The current implementation of the engine produces and manages the following directories:

• `compiled` contains the Kapitan output

• `catalog` is a checkout of the catalog repository which is updated from the contents of `compiled/cluster`

• `dependencies` contains all the dependencies downloaded by the engine (component repositories, template libraries, …​)

• `dependencies/libs/<libname>` contains downloaded template library repositories

• `dependencies/<component-name>` is the checked out component repository for component "component-name"

• `dependencies/lib` contains symlinks to the template libraries

• `inventory` contains the collated Kapitan inventory. Configuration repositories are directly cloned into inventory

• `inventory/targets/cluster.yml` contains the Kapitan target definition (generated by Commodore)

• `inventory/classes/global` contains globally managed configuration classes

• `inventory/classes/<customer-name>` contains customer-specific configuration classes

#### Constraints

• Currently, a Commodore component can define only one Kapitan class

### Risks and Mitigations

• RISK: The current architecture is built around generating an inventory and classes to use with Kapitan. Thus we’ve a hard dependency on Kapitan in the current design iteration.

• MITIGATIONS:

• Kapitan is written in Python, and currently under active development. If worst comes to worst, we potentially could keep a Kapitan fork alive.

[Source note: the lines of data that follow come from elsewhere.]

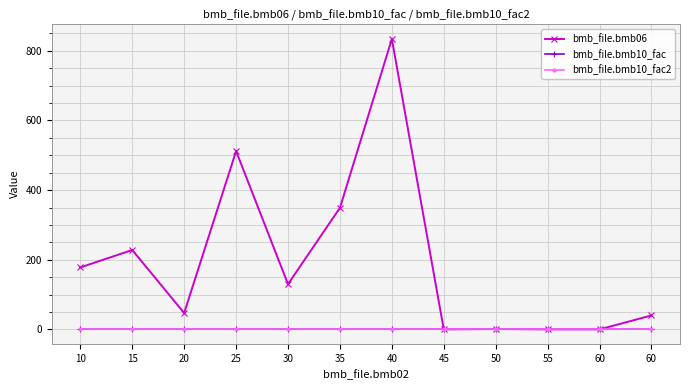

What is the difference between the highest and lowest values at 10?

177.0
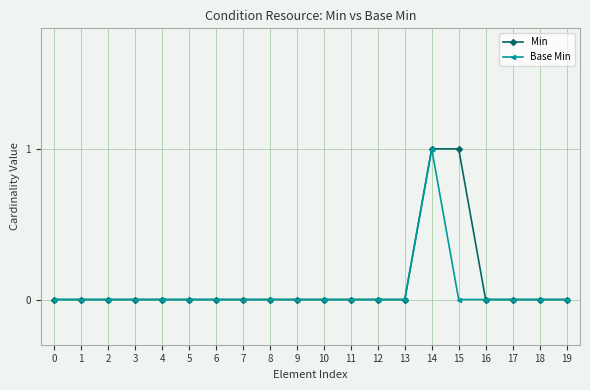

Count the number of categories in the chart.

20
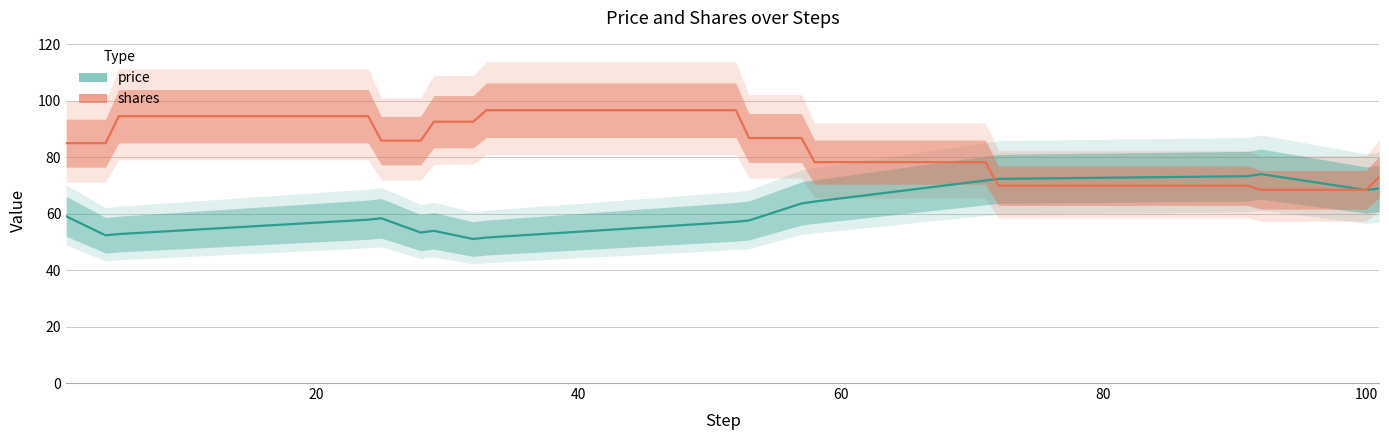

What is the value of the price point at the 1st from the left?

59.1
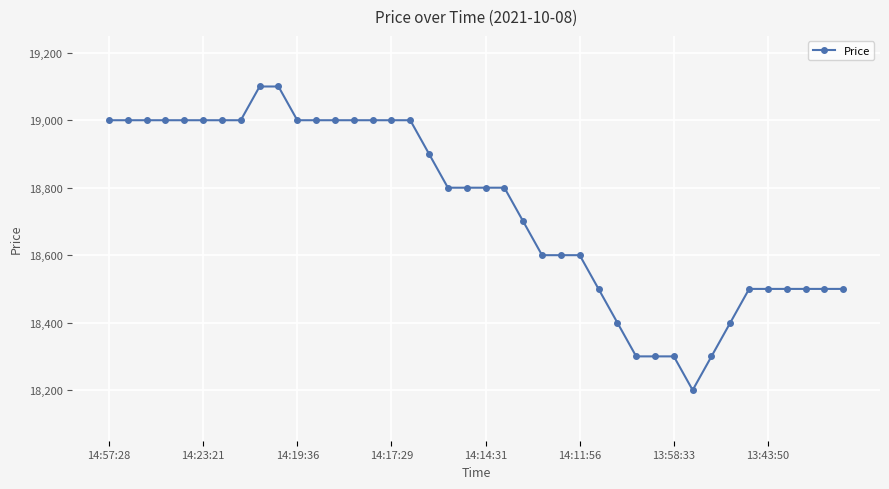

How many data points does each series have?

40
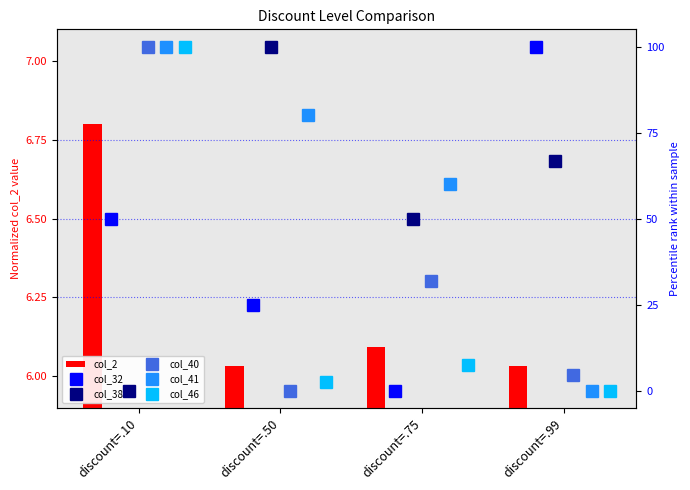

How many distinct data groups are displayed?

6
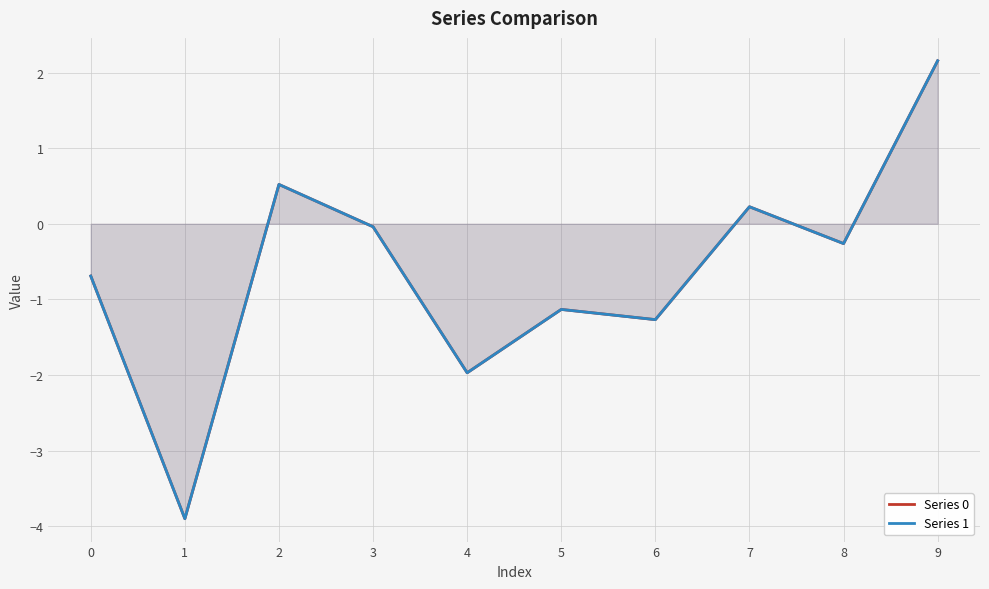

How many categories are shown in the chart?

10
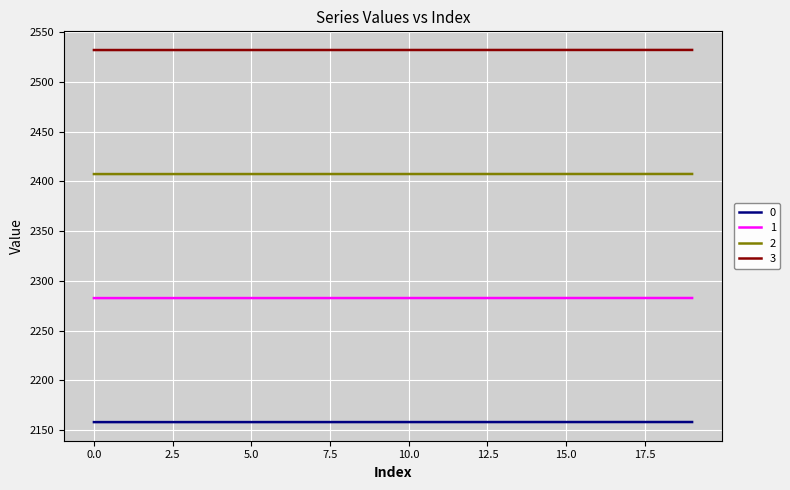

What is the minimum value shown in the chart?

2158.1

• It would be entirely possible to replace Kapitan with another tool (either 3rd party or developed in the context of SYN) which does the inventory resolution and template rendering.

## Drawbacks

• Templates for the output of a Kapitan component (K8s YAMLs for SYN) are mainly written in Jsonnet. Kapitan is developing an alternative called Kadet which is based on YAML. Having the component templates in YAML would potentially make more sense as we’re more familiar with writing YAML than JSON.

## Alternatives

• It would be possible to put much more of the inventory value lookup magic behind an API (Lieutenant or otherwise), f.e. with hiera. With hiera, this approach would use the same Hieradata structure as we’ve in VMSFv1, with all its advantages and drawbacks.

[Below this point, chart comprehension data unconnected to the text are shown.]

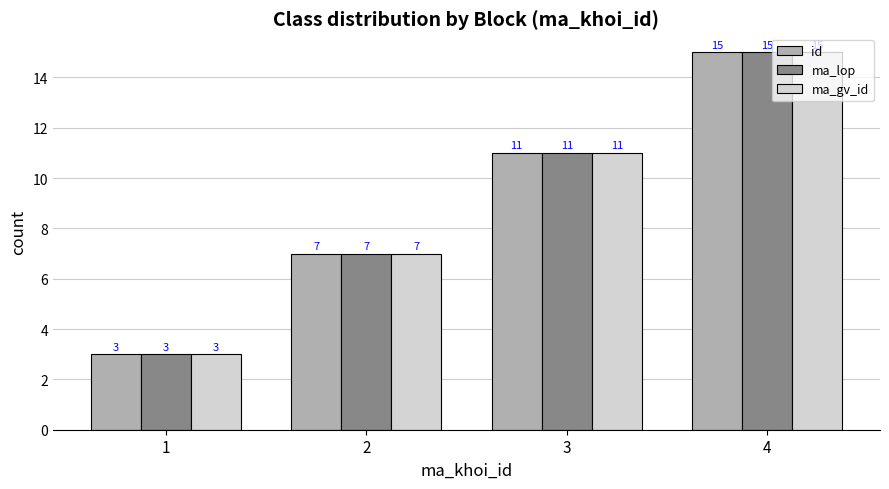

How many data points does each series have?

4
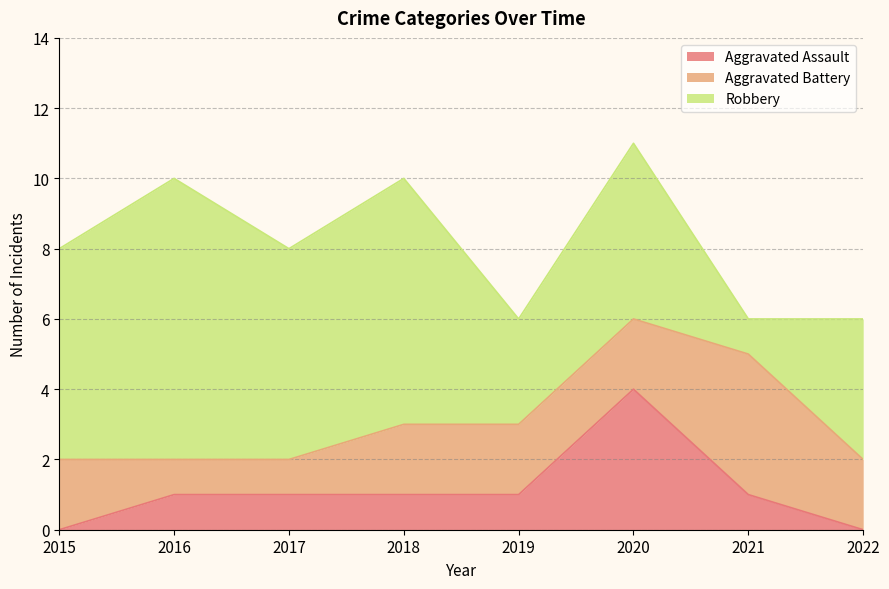

Rank the series by their average value, from highest to lowest.

Robbery, Aggravated Battery, Aggravated Assault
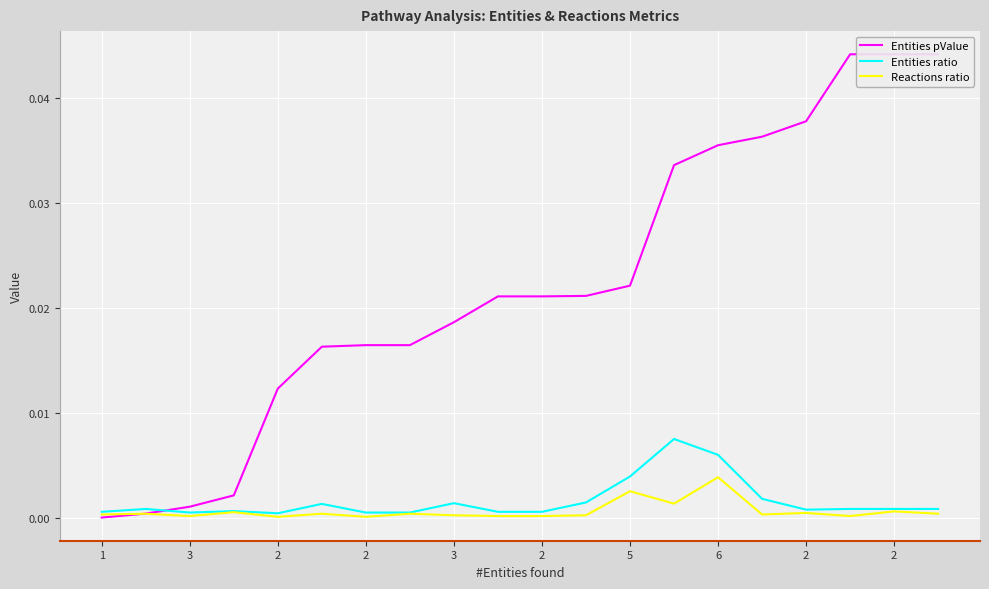

How many series are shown in this chart?

3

• Early experimental versions of the engine tried different approaches in regard to how the inventory and components are organized:

• The first experimental version of the engine collected four Git repositories which define classes (one each for "global," "cluster," "customer," and "components") and put them into predefined spots in the Kapitan inventory. This implementation used the SYNventory API to determine which source repository to clone for each of the four categories. Each of the source repositories would define non-specific classes (for example "cluster.distribution"), which allowed for writing non-specific Kapitan targets. This was deemed "too magic," as it has too much configuration magic stored in the SYNventory API.

• The second experimental version of the engine collected a number of Git repositories which define classes that are specific for a particular configuration (for example "cluster.rancher") and kept the "components" repository which contained Kapitan classes for each component. The generation of the Kapitan target was outsourced to the SYNventory API. The API then would provide the engine with a customized target which contains the exact classes that are required for a customer’s configuration. This version briefly also contained customer-specific configuration in the target itself.

• The current design of the engine closely resembles the second experimental version, as the target specification is retrieved from the Lieutenant API in addition to some information about the cluster’s project and stage. The big change from the second experimental version is that the different Kapitan components are now all managed in self-contained repositories, the contents of which are strategically inserted in the right places in the Kapitan directory structure. This makes the overall workflow simpler, as updating a component happens within a single repository.